Football is about entertainment. It’s about what gets bums in seats in anticipation, and then what gets bums out of seats in delirium. At some point, this sport has probably made you bark and clap like a seal. And that’s why we keep coming back every week.
Of course, what moves us as spectators is subjective. There are those out there who prefer to ponder over La Pausa. And then there are those – like me – who just love to see ballers ball. The feints, the flicks, the jinks, the nutmegs. The creation of unorthodox solutions to near impossible obstacles. The parts of the game that force you to make involuntary noises like you’re Gary Neville on comms duty. The crossroads where football transcends sport and becomes art.
These days, most references to football as “The Beautiful Game” are sarcastic ways of grumbling about the sport’s embrace of new trends. Like a much more unserious version of Vito Corleone’s infamous “look how they massacred my boy” line in the Godfather film.

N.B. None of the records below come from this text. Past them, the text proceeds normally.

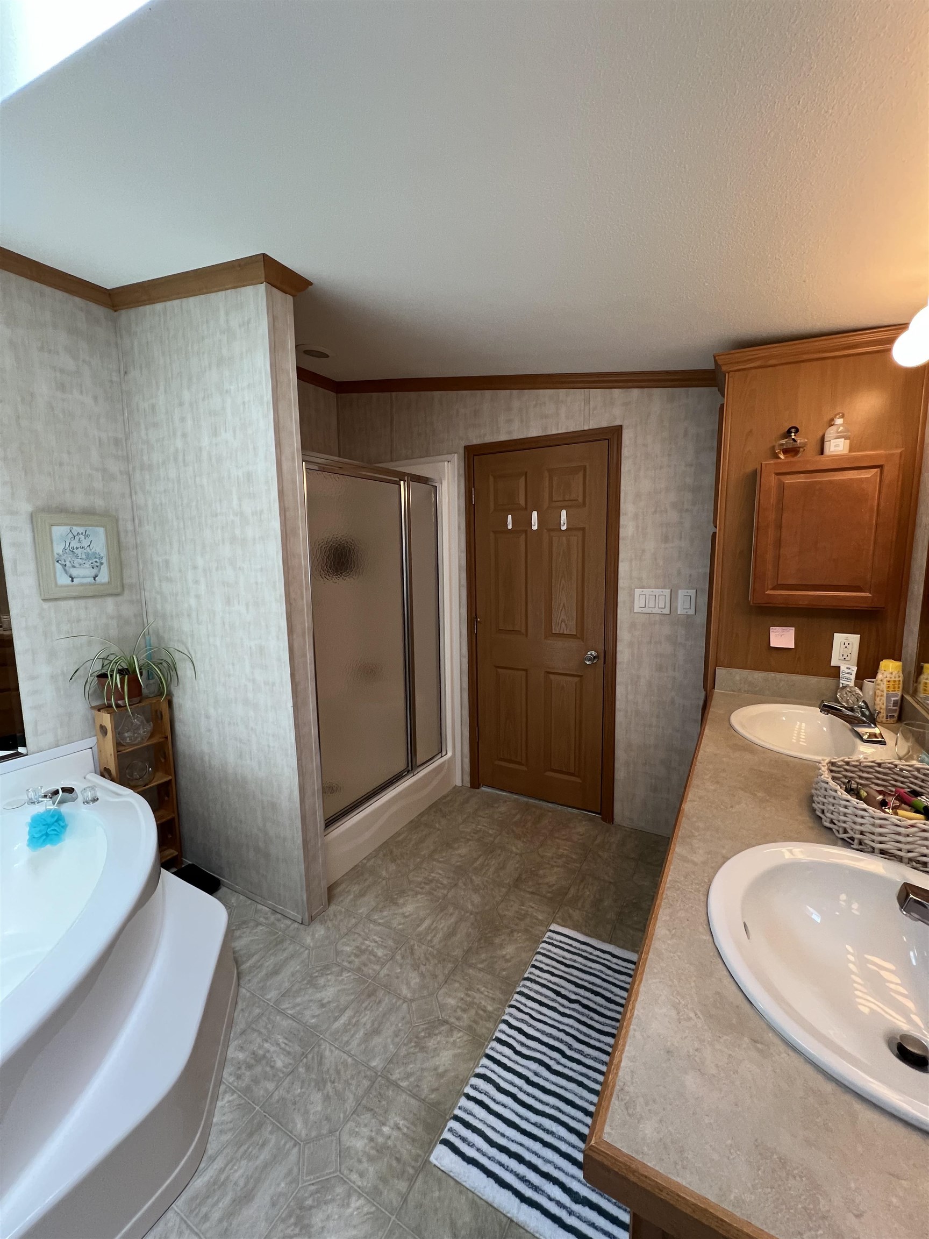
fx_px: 465
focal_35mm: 13
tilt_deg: -7.2
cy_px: 620
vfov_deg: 106.2
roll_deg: +1.1
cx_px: 464
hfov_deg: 89.9
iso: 200
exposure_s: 1/120
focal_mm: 1.57
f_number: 1.8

But to me, joga bonito is more than just a slogan. It’s a mantra. A promise to play the game with a fearless freedom. To express one’s individuality, but for the greater good. It’s the way we’ve seen countless generational talents announce themselves on the grandest of stages armed only with an unshakable confidence and a desire to manifest their potential.
I’m thinking of Ronaldinho, Marta, Eden Hazard and countless others who epitomised the quest for high rewards in high risk circumstances. But today, this type of protagonist is something of an endangered species.